Noah a toujours l'esprit qui bourdonne et un grand frisson lui parcourt l'échine alors qu'il se retourne pour saluer la nouvelle venue. Il aperçoit une maigre silhouette assise bien droite dans un fauteuil roulant, dont les membres inférieurs sont au chaud sous une couverture bleue décolorée. Le haut du corps est chétif, bien emmitouflé sous une ample veste laineuse à capuchon, ce qui protège son corps et sa tête du froid, et du regard de Noah. Poussée par une fillette aux traits ressemblant à ceux du garçon, la chaise roulante passe le pas de la porte :
- Greg et Gina, vous êtes mes jumeaux préférés ! déclare une voix chevrotante mais agréable, avec un léger accent inconnu. C'est très gentil de m'accompagner ainsi. Sans vous je ne sais pas ce que je ferais.
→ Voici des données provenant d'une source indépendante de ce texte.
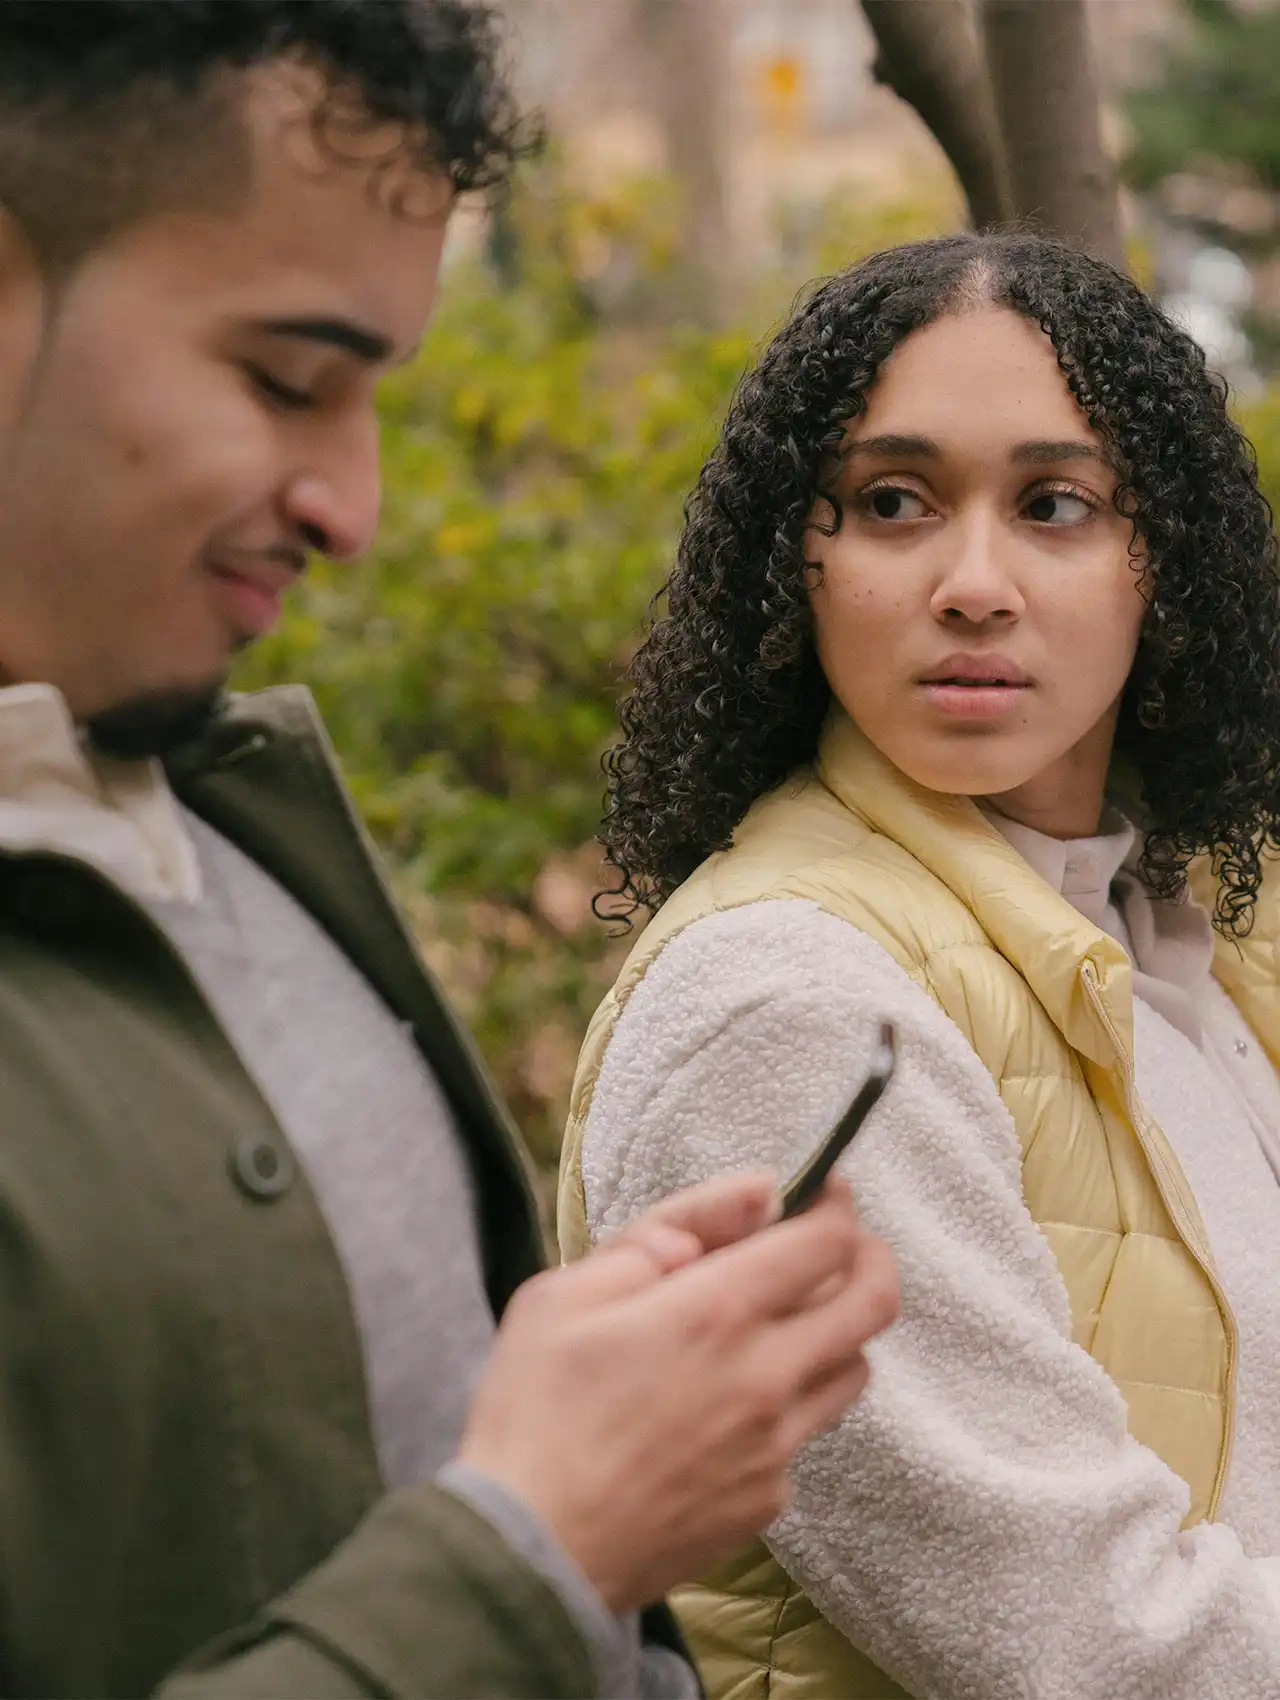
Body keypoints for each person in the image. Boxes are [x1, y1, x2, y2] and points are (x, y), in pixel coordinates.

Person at [0, 5, 902, 1697]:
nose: (356, 505)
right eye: (283, 380)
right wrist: (537, 1547)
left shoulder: (207, 804)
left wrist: (540, 1368)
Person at [559, 230, 1280, 1699]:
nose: (973, 583)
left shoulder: (1187, 948)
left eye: (1056, 505)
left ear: (1168, 567)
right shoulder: (789, 1001)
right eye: (894, 502)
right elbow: (1082, 1636)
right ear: (794, 566)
- Mannie, la prochaine fois, c'est Gina qui ouvre les portes et moi qui pousse, d'accord ? plaide le garçon en recevant une grimace de sa jumelle.
La dénommée Mannie, tout en ôtant le capuchon de sa tête, pivote sur elle-même pour étreindre une des mains de la fillette :
- Ton frère fera le pilote au retour, d'accord Gina ? commence-t-elle, mais en voyant l'air apeuré de la petite fille, qui fixe un point devant le fauteuil, elle se retourne vivement.
Sa tête glabre et disproportionnée fronce son regard noir sous les triples crêtes qui se rejoignent entre ses yeux. Elle fixe le jeune homme devant elle, qui tient une arme connue pointée vers elle et les enfants. Elle ouvre de stupeur sa mince bouche ornée de petites dents.
- Non, non ! Vous allez les blesser ! Je vous en prie, plaide-t-elle.
Dans un geste automatique de protection, elle repousse Greg derrière son fauteuil et lève ses quatre bras devant eux en signe de paix.